§ Your objective
Since only part of the material below is wanted, output exactly the lines from the one with "les cas déterminés" up to and including the one with "our les entreprises et particuliers".

§ Given records
== == ==

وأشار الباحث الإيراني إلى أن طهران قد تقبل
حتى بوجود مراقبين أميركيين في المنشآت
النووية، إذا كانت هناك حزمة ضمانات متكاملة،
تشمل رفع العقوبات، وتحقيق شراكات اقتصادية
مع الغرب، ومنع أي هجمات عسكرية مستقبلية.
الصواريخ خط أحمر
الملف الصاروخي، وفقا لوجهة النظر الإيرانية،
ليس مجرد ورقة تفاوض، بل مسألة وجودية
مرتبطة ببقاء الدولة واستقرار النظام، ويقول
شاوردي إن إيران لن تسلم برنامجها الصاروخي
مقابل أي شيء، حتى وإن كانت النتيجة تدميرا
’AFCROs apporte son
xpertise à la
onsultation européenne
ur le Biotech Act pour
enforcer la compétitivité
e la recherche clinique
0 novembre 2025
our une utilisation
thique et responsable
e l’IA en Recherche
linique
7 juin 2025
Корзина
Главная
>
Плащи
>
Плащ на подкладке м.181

== == ==

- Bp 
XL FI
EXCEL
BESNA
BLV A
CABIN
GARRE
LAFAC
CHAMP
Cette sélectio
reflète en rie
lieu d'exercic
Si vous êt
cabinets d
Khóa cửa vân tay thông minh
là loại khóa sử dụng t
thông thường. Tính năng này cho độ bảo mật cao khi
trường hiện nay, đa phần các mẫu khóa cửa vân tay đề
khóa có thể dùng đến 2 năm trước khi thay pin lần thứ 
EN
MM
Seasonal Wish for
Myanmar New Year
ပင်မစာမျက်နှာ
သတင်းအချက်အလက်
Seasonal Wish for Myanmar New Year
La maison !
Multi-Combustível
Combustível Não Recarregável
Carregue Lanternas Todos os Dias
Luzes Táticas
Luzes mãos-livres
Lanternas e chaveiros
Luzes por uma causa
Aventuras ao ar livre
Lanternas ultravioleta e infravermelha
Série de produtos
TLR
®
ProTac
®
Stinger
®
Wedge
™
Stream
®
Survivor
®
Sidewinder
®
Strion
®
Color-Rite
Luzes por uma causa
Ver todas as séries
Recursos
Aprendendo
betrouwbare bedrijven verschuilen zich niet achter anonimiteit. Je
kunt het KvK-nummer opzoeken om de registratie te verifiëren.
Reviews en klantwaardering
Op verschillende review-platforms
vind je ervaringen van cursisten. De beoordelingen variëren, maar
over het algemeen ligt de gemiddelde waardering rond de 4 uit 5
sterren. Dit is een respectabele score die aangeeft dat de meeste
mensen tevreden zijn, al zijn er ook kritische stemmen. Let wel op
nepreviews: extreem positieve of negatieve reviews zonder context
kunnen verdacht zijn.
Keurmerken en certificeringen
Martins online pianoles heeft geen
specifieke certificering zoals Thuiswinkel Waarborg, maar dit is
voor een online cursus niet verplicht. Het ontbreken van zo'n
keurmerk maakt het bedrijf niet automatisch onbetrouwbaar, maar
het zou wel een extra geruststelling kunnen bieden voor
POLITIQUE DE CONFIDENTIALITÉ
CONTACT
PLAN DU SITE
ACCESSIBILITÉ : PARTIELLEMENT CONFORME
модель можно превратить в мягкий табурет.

== == ==

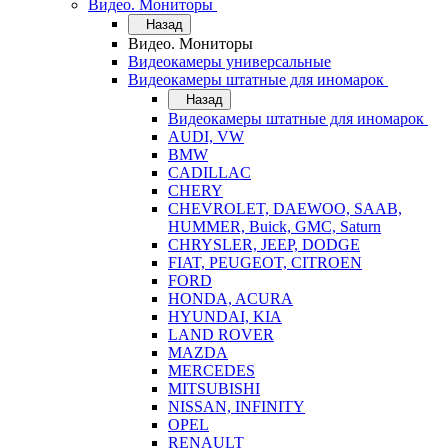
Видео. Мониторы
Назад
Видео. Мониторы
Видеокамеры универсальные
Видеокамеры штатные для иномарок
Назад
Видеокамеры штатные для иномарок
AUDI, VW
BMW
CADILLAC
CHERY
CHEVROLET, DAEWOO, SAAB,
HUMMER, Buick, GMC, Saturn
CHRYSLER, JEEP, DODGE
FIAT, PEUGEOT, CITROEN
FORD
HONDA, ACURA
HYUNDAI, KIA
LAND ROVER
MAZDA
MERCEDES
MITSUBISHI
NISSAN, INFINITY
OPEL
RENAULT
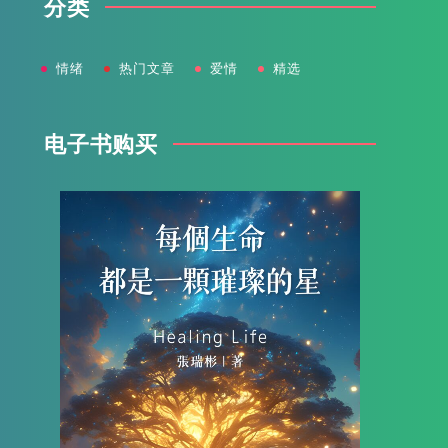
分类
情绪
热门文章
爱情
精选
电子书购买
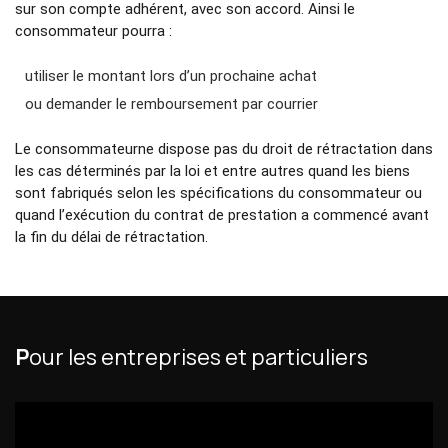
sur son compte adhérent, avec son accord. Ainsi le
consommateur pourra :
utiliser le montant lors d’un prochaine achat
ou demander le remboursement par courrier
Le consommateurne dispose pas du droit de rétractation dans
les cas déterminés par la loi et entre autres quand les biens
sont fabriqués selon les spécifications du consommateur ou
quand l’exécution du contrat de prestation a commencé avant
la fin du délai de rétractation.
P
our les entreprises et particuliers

== == ==

§ Response to the exercise
les cas déterminés par la loi et entre autres quand les biens
sont fabriqués selon les spécifications du consommateur ou
quand l’exécution du contrat de prestation a commencé avant
la fin du délai de rétractation.
P
our les entreprises et particuliers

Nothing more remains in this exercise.